CATALYSTSEMICONDUCTOR, INC. Fiscal2006 Executive Bonus Plan

EX-10.96 2 a05-15929_1ex10d96.htm EX-10.96

Exhibit 10.96

 

CATALYST SEMICONDUCTOR, INC.

 

Fiscal 2006 Executive Bonus Plan

 

The Company’s executive compensation philosophy is to pay a combination of base salary and bonuses that are in aggregate competitive to market rates and to reward executives for corporate financial performance and the achievement of individual personal goals important to implementing the corporate operating or strategic plans.

 

Outline of 2006 Executive Bonus Plan:

 

1.               The executive bonus pool is determined based upon a formula established by the Compensation Committee that measures the Company’s ROE, net income and total revenue and is subject to the discretion of the compensation committee.  Aggregate annual bonuses under the executive bonus pool will be targeted at 50% of each executive’s annual base salary (65% in the case of the chief executive officer) and, depending upon the Company’s performance and any discretionary adjustments by the Compensation Committee, will be capped at 100% of each executive’s annual base salary (130% in the case of the chief executive officer).

━━━━━━

[Tasks for this exercise]
1. In one to three sentences, explain what the bonus plan says its mix of base salary and bonuses is meant to achieve.
2. Print the bonus plan from "The Company’s executive" to "or strategic plans.".
The lines after the bonus plan have no part in any of the tasks.

[Raw data]
━━━━━━

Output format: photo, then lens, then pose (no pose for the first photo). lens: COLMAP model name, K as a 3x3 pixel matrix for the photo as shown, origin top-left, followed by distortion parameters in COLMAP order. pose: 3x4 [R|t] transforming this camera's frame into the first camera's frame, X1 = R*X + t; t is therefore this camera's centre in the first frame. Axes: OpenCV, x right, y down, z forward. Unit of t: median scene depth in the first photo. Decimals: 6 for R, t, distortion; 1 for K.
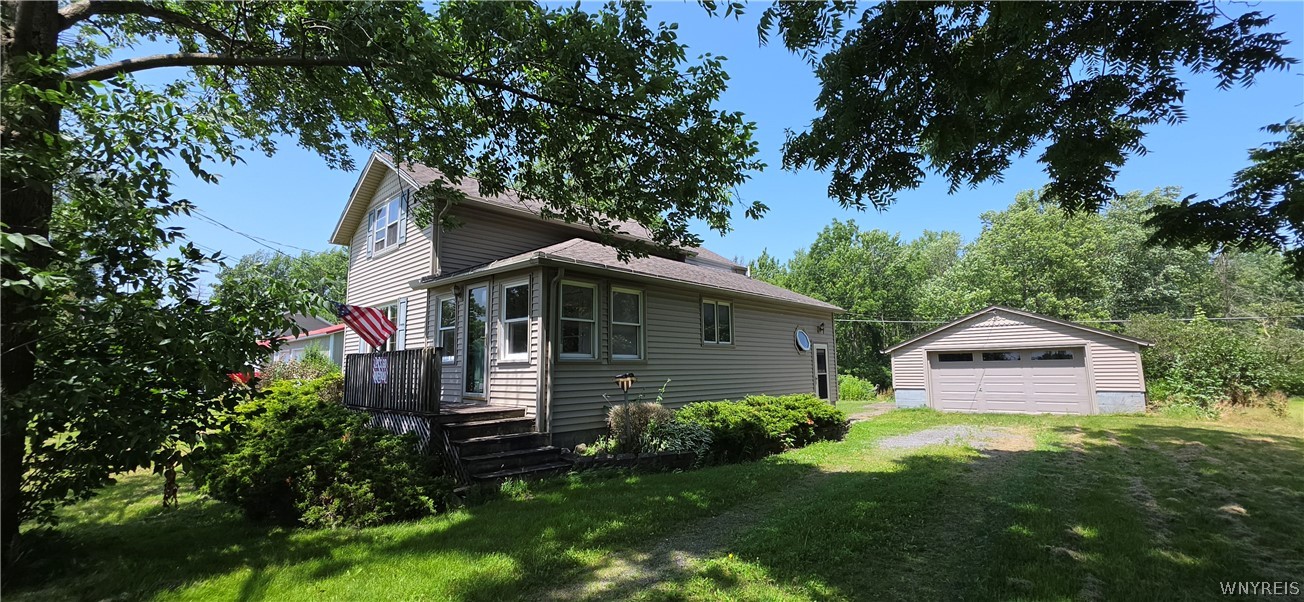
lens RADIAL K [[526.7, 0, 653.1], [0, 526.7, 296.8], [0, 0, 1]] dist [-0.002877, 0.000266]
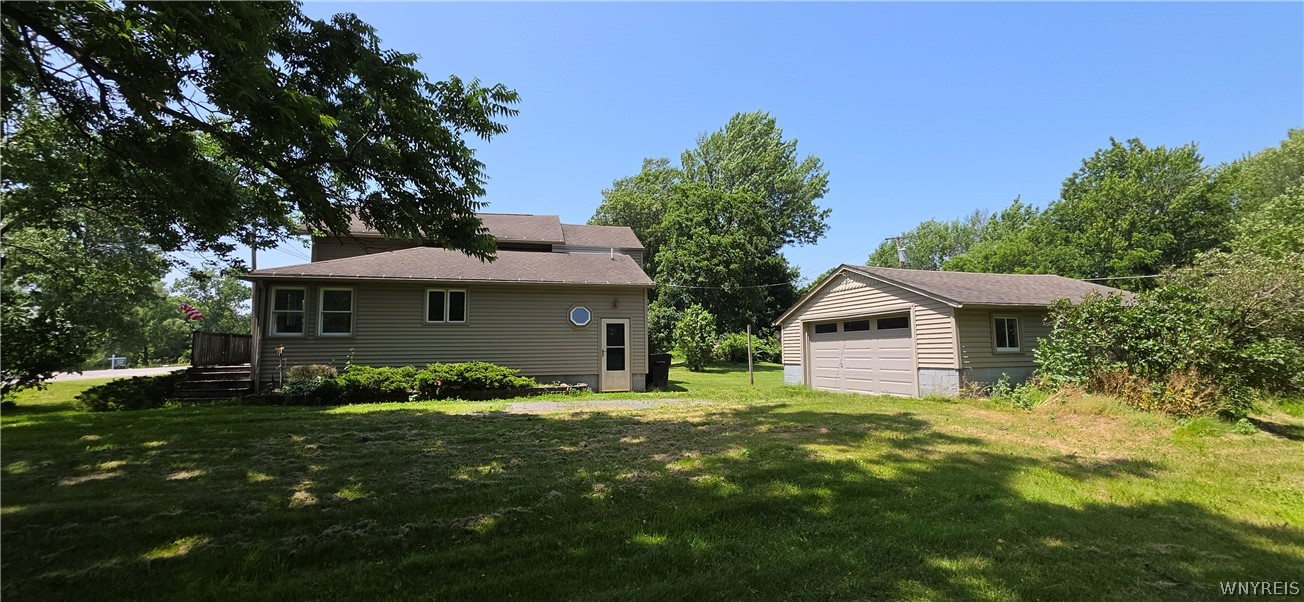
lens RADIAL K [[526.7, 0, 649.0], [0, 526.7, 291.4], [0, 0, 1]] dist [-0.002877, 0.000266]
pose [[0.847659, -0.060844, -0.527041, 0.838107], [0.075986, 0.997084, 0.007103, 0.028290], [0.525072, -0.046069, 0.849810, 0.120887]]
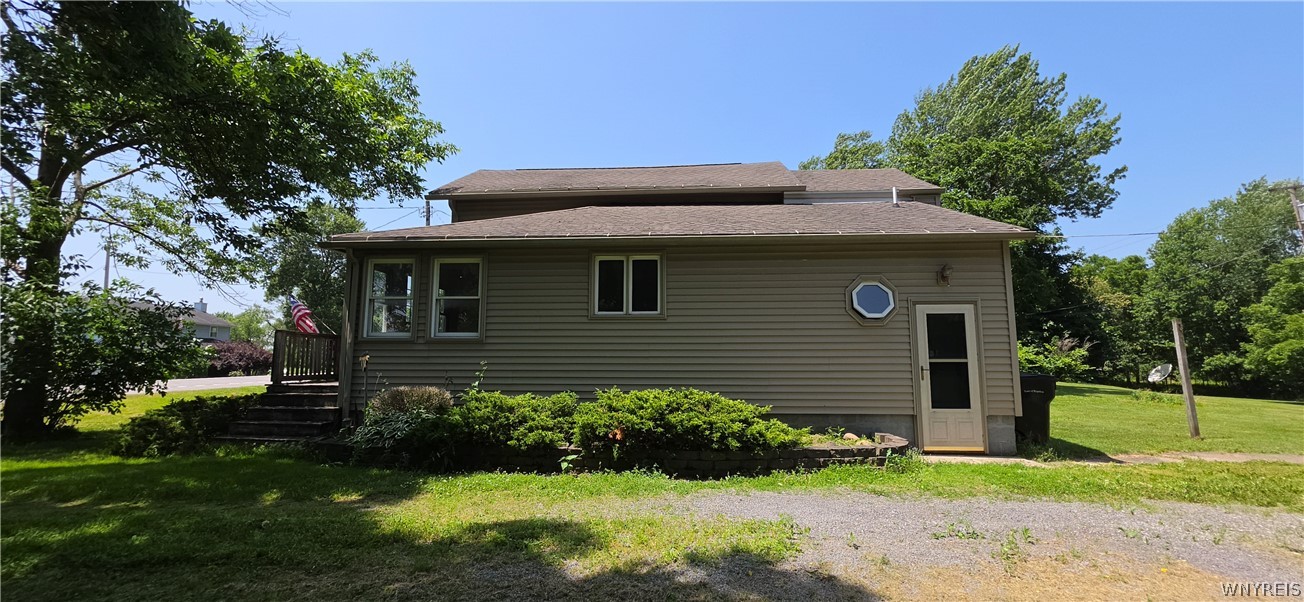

━━━━━━

[Answers to the exercises]
1. The mix of base salary and bonuses is meant to be competitive with market rates in aggregate. It also rewards executives for corporate financial performance and for reaching individual goals that are important to carrying out the corporate operating or strategic plans.

2.
The Company’s executive compensation philosophy is to pay a combination of base salary and bonuses that are in aggregate competitive to market rates and to reward executives for corporate financial performance and the achievement of individual personal goals important to implementing the corporate operating or strategic plans.